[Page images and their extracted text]
====
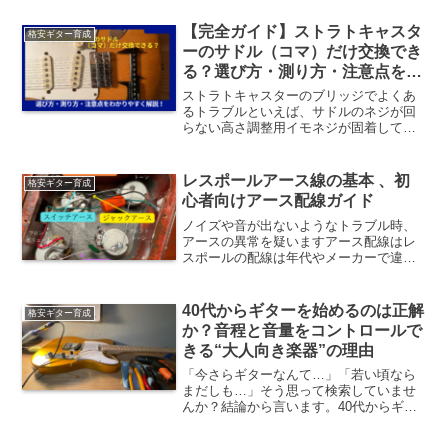
湿」。なぜこの記事を書いているかとい
うと、私のギター5本中3本が逆反りの状
【完全ガイド】ストラトキャスタ
格安ギター育成
態でした。そのうちの1...
ーのサドル（コマ）だけ交換でき
る？選び方・測り方・注意点をわ
かりやすく解説！
ストラトキャスターのブリッジでよくあ
るトラブルといえば、サドルのネジが回
らない高さ調整用イモネジが固着してい
るオクターブ調整ネジが動かないサドル
自体が摩耗・変形こうした症状が出ると
「サドルだけ交換できるの？」と迷う人
レスポールアース線の基本 、初
格安ギター育成
が多いですが――結論：は...
心者向けアース配線ガイド
ノイズや音が出ないようなトラブル時、
アースの異常を疑いますアース配線はレ
スポールの配線は年代やメーカーで違う
ため、正解がわかりません。アース処理
に迷っていて結構調べたのですが、細か
く言語化されていないような気がしま
40代からギターを始めるのは正解
格安ギター育成
す。私のレスポールは、トグ...
か？音程と音量をコントロールで
きる“大人向き楽器”の理由
「今さらギターなんて…」「若い頃なら
まだしも…」そう思って検索していませ
んか？結論から言います。40代からギタ
ーは“正解になりやすい楽器”です。理由は
シンプル。音程を管理できる音量を管理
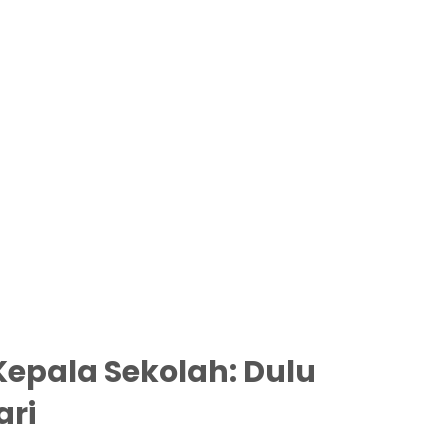
Kepala Sekolah: Dulu
ari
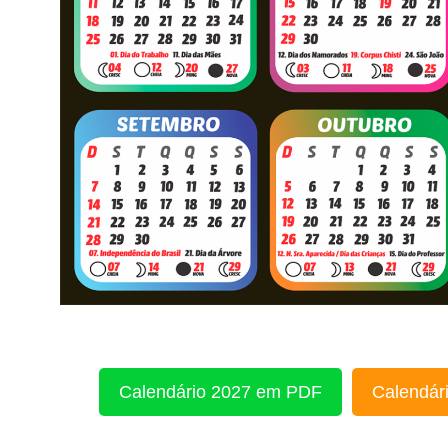
Calendário 2027 em PDF
Calendári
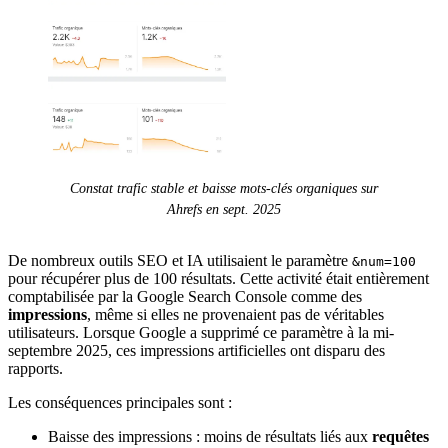
Constat trafic stable et baisse mots-clés organiques sur
Ahrefs en sept. 2025
De nombreux outils SEO et IA utilisaient le paramètre
&num=100
pour récupérer plus de 100 résultats. Cette activité était entièrement
comptabilisée par la Google Search Console comme des
impressions
, même si elles ne provenaient pas de véritables
utilisateurs. Lorsque Google a supprimé ce paramètre à la mi-
septembre 2025, ces impressions artificielles ont disparu des
rapports.
Les conséquences principales sont :
Baisse des impressions : moins de résultats liés aux
requêtes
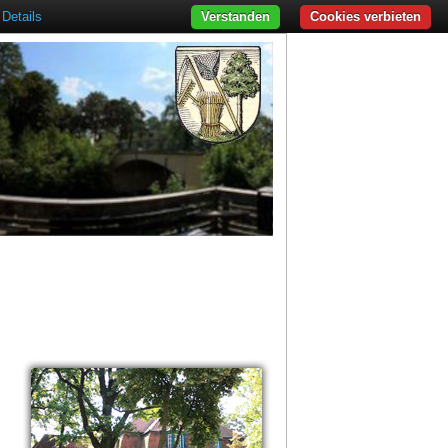
Details
Verstanden
Cookies verbieten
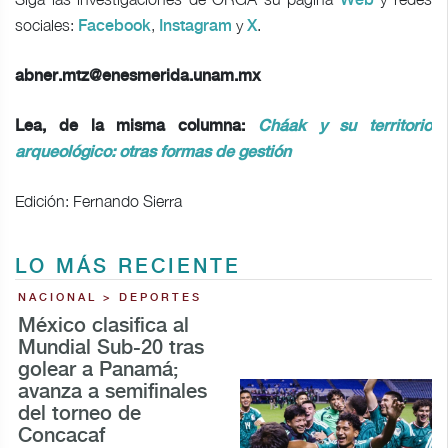
Web
sociales:
,
y
.
Facebook
Instagram
X
abner.mtz@enesmerida.unam.mx
Lea, de la misma columna:
Cháak y su territorio
arqueológico: otras formas de gestión
Edición: Fernando Sierra
LO MÁS RECIENTE
NACIONAL > DEPORTES
México clasifica al
Mundial Sub-20 tras
golear a Panamá;
avanza a semifinales
del torneo de
Concacaf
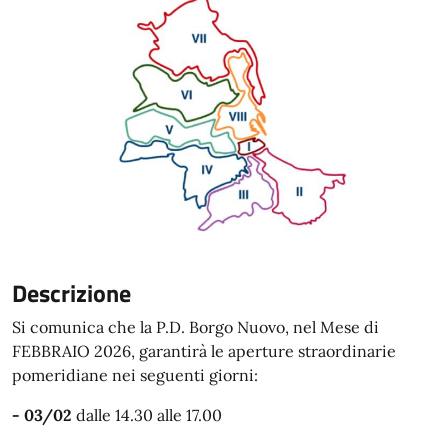
Descrizione
Si comunica che la P.D. Borgo Nuovo, nel Mese di
FEBBRAIO 2026, garantirà le aperture straordinarie
pome
ridiane nei seguenti giorni:
- 03/02
dalle 14.30 alle 17.00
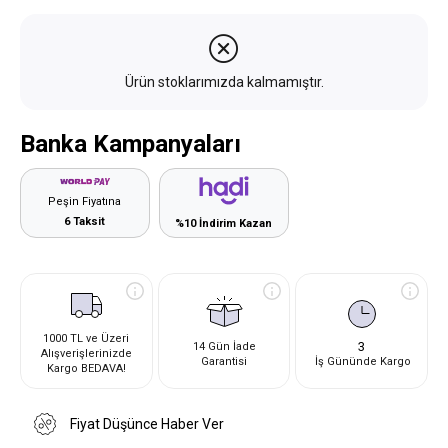
Ürün stoklarımızda kalmamıştır.
Banka Kampanyaları
Peşin Fiyatına
6 Taksit
%10 İndirim Kazan
1000 TL ve Üzeri
3
14 Gün İade
Alışverişlerinizde
Garantisi
İş Gününde Kargo
Kargo BEDAVA!
Fiyat Düşünce Haber Ver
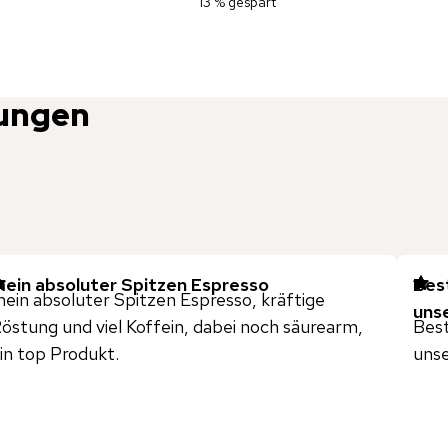
13 % gespart
ungen
ein absoluter Spitzen Espresso
Bes
ein absoluter Spitzen Espresso, kräftige
unse
östung und viel Koffein, dabei noch säurearm,
Best
in top Produkt.
unse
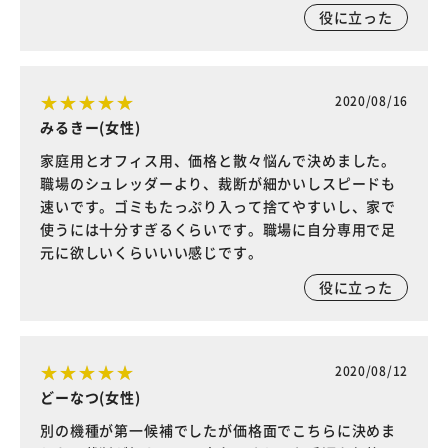
役に立った
2020/08/16
みるきー(女性)
家庭用とオフィス用、価格と散々悩んで決めました。
職場のシュレッダーより、裁断が細かいしスピードも
速いです。ゴミもたっぷり入って捨てやすいし、家で
使うには十分すぎるくらいです。職場に自分専用で足
元に欲しいくらいいい感じです。
役に立った
2020/08/12
どーなつ(女性)
別の機種が第一候補でしたが価格面でこちらに決めま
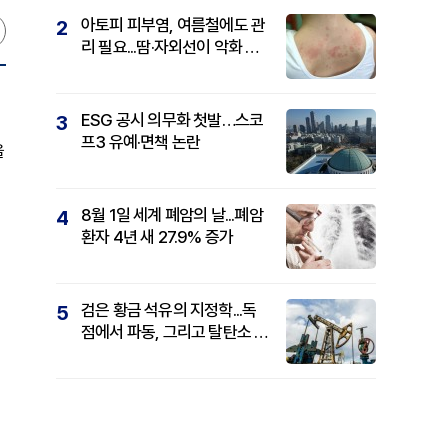
아토피 피부염, 여름철에도 관
2
리 필요...땀·자외선이 악화 요
인
ESG 공시 의무화 첫발…스코
3
프3 유예·면책 논란
을
8월 1일 세계 폐암의 날...폐암
4
환자 4년 새 27.9% 증가
검은 황금 석유의 지정학...독
5
점에서 파동, 그리고 탈탄소 패
권까지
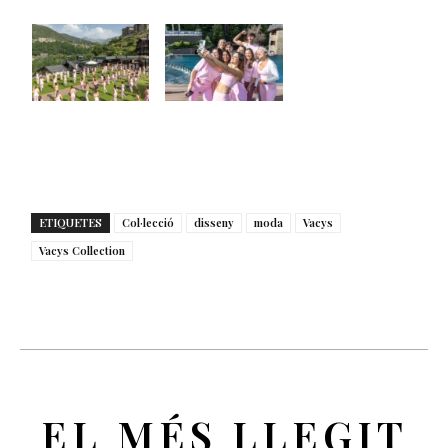
ETIQUETES
Col·lecció
disseny
moda
Vacys
Vacys Collection
EL MÉS LLEGIT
====
## Instruction:
Can you output every one of the lines above word for word, leaving the pictures out?

## Answer for the task:
湿」。なぜこの記事を書いているかとい
うと、私のギター5本中3本が逆反りの状
【完全ガイド】ストラトキャスタ
格安ギター育成
態でした。そのうちの1...
ーのサドル（コマ）だけ交換でき
る？選び方・測り方・注意点をわ
かりやすく解説！
ストラトキャスターのブリッジでよくあ
るトラブルといえば、サドルのネジが回
らない高さ調整用イモネジが固着してい
るオクターブ調整ネジが動かないサドル
自体が摩耗・変形こうした症状が出ると
「サドルだけ交換できるの？」と迷う人
レスポールアース線の基本 、初
格安ギター育成
が多いですが――結論：は...
心者向けアース配線ガイド
ノイズや音が出ないようなトラブル時、
アースの異常を疑いますアース配線はレ
スポールの配線は年代やメーカーで違う
ため、正解がわかりません。アース処理
に迷っていて結構調べたのですが、細か
く言語化されていないような気がしま
40代からギターを始めるのは正解
格安ギター育成
す。私のレスポールは、トグ...
か？音程と音量をコントロールで
きる“大人向き楽器”の理由
「今さらギターなんて…」「若い頃なら
まだしも…」そう思って検索していませ
んか？結論から言います。40代からギタ
ーは“正解になりやすい楽器”です。理由は
シンプル。音程を管理できる音量を管理
Kepala Sekolah: Dulu
ari
Calendário 2027 em PDF
Calendári
Constat trafic stable et baisse mots-clés organiques sur
Ahrefs en sept. 2025
De nombreux outils SEO et IA utilisaient le paramètre
&num=100
pour récupérer plus de 100 résultats. Cette activité était entièrement
comptabilisée par la Google Search Console comme des
impressions
, même si elles ne provenaient pas de véritables
utilisateurs. Lorsque Google a supprimé ce paramètre à la mi-
septembre 2025, ces impressions artificielles ont disparu des
rapports.
Les conséquences principales sont :
Baisse des impressions : moins de résultats liés aux
requêtes
Details
Verstanden
Cookies verbieten
Web
sociales:
,
y
.
Facebook
Instagram
X
abner.mtz@enesmerida.unam.mx
Lea, de la misma columna:
Cháak y su territorio
arqueológico: otras formas de gestión
Edición: Fernando Sierra
LO MÁS RECIENTE
NACIONAL > DEPORTES
México clasifica al
Mundial Sub-20 tras
golear a Panamá;
avanza a semifinales
del torneo de
Concacaf
Descrizione
Si comunica che la P.D. Borgo Nuovo, nel Mese di
FEBBRAIO 2026, garantirà le aperture straordinarie
pome
ridiane nei seguenti giorni:
- 03/02
dalle 14.30 alle 17.00
Ürün stoklarımızda kalmamıştır.
Banka Kampanyaları
Peşin Fiyatına
6 Taksit
%10 İndirim Kazan
1000 TL ve Üzeri
3
14 Gün İade
Alışverişlerinizde
Garantisi
İş Gününde Kargo
Kargo BEDAVA!
Fiyat Düşünce Haber Ver
13 % gespart
ungen
ein absoluter Spitzen Espresso
Bes
ein absoluter Spitzen Espresso, kräftige
unse
östung und viel Koffein, dabei noch säurearm,
Best
in top Produkt.
unse
役に立った
2020/08/16
みるきー(女性)
家庭用とオフィス用、価格と散々悩んで決めました。
職場のシュレッダーより、裁断が細かいしスピードも
速いです。ゴミもたっぷり入って捨てやすいし、家で
使うには十分すぎるくらいです。職場に自分専用で足
元に欲しいくらいいい感じです。
役に立った
2020/08/12
どーなつ(女性)
別の機種が第一候補でしたが価格面でこちらに決めま
아토피 피부염, 여름철에도 관
2
리 필요...땀·자외선이 악화 요
인
ESG 공시 의무화 첫발…스코
3
프3 유예·면책 논란
을
8월 1일 세계 폐암의 날...폐암
4
환자 4년 새 27.9% 증가
검은 황금 석유의 지정학...독
5
점에서 파동, 그리고 탈탄소 패
권까지
ETIQUETES
Col·lecció
disseny
moda
Vacys
Vacys Collection
EL MÉS LLEGIT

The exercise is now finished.